WHAT YOU WILL DO.
Extract every line of the material below verbatim, keeping the original order, wording, and punctuation.

══════

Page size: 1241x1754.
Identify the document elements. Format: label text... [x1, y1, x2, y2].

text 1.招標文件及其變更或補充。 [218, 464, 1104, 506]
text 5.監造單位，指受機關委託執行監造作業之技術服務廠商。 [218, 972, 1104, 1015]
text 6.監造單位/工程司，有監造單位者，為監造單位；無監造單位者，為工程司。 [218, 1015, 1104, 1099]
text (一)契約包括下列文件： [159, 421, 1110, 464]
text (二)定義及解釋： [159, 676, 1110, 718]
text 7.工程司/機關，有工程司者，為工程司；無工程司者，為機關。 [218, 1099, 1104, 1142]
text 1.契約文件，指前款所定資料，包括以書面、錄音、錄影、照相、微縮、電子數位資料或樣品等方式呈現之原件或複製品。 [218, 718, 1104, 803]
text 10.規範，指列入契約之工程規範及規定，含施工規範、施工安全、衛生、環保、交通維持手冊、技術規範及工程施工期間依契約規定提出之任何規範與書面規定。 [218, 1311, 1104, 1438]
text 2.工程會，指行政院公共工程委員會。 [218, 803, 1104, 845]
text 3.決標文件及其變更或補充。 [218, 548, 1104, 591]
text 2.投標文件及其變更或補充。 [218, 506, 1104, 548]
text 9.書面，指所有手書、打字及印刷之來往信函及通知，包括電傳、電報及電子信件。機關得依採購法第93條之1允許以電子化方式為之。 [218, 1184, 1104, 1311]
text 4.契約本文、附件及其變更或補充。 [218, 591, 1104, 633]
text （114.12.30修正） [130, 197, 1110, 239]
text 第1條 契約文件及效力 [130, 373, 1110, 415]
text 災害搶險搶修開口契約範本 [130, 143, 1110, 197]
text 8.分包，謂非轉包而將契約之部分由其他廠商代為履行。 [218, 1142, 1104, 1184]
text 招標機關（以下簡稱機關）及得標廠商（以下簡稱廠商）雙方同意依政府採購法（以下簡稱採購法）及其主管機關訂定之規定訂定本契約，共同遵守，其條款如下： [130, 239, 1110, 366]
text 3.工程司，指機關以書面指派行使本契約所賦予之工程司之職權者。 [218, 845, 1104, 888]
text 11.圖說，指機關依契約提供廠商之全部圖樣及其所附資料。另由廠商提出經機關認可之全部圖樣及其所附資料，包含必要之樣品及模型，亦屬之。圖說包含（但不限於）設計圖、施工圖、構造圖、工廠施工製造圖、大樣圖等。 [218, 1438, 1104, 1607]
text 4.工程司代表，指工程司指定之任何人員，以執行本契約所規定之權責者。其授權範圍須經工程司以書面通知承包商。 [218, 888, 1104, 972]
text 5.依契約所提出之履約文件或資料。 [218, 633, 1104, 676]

══════

EXERCISE SOLUTION.
Page size: 1241x1754.
Identify the document elements. Format: label text... [x1, y1, x2, y2].

text 1.招標文件及其變更或補充。 [218, 464, 1104, 506]
text 5.監造單位，指受機關委託執行監造作業之技術服務廠商。 [218, 972, 1104, 1015]
text 6.監造單位/工程司，有監造單位者，為監造單位；無監造單位者，為工程司。 [218, 1015, 1104, 1099]
text (一)契約包括下列文件： [159, 421, 1110, 464]
text (二)定義及解釋： [159, 676, 1110, 718]
text 7.工程司/機關，有工程司者，為工程司；無工程司者，為機關。 [218, 1099, 1104, 1142]
text 1.契約文件，指前款所定資料，包括以書面、錄音、錄影、照相、微縮、電子數位資料或樣品等方式呈現之原件或複製品。 [218, 718, 1104, 803]
text 10.規範，指列入契約之工程規範及規定，含施工規範、施工安全、衛生、環保、交通維持手冊、技術規範及工程施工期間依契約規定提出之任何規範與書面規定。 [218, 1311, 1104, 1438]
text 2.工程會，指行政院公共工程委員會。 [218, 803, 1104, 845]
text 3.決標文件及其變更或補充。 [218, 548, 1104, 591]
text 2.投標文件及其變更或補充。 [218, 506, 1104, 548]
text 9.書面，指所有手書、打字及印刷之來往信函及通知，包括電傳、電報及電子信件。機關得依採購法第93條之1允許以電子化方式為之。 [218, 1184, 1104, 1311]
text 4.契約本文、附件及其變更或補充。 [218, 591, 1104, 633]
text （114.12.30修正） [130, 197, 1110, 239]
text 第1條 契約文件及效力 [130, 373, 1110, 415]
text 災害搶險搶修開口契約範本 [130, 143, 1110, 197]
text 8.分包，謂非轉包而將契約之部分由其他廠商代為履行。 [218, 1142, 1104, 1184]
text 招標機關（以下簡稱機關）及得標廠商（以下簡稱廠商）雙方同意依政府採購法（以下簡稱採購法）及其主管機關訂定之規定訂定本契約，共同遵守，其條款如下： [130, 239, 1110, 366]
text 3.工程司，指機關以書面指派行使本契約所賦予之工程司之職權者。 [218, 845, 1104, 888]
text 11.圖說，指機關依契約提供廠商之全部圖樣及其所附資料。另由廠商提出經機關認可之全部圖樣及其所附資料，包含必要之樣品及模型，亦屬之。圖說包含（但不限於）設計圖、施工圖、構造圖、工廠施工製造圖、大樣圖等。 [218, 1438, 1104, 1607]
text 4.工程司代表，指工程司指定之任何人員，以執行本契約所規定之權責者。其授權範圍須經工程司以書面通知承包商。 [218, 888, 1104, 972]
text 5.依契約所提出之履約文件或資料。 [218, 633, 1104, 676]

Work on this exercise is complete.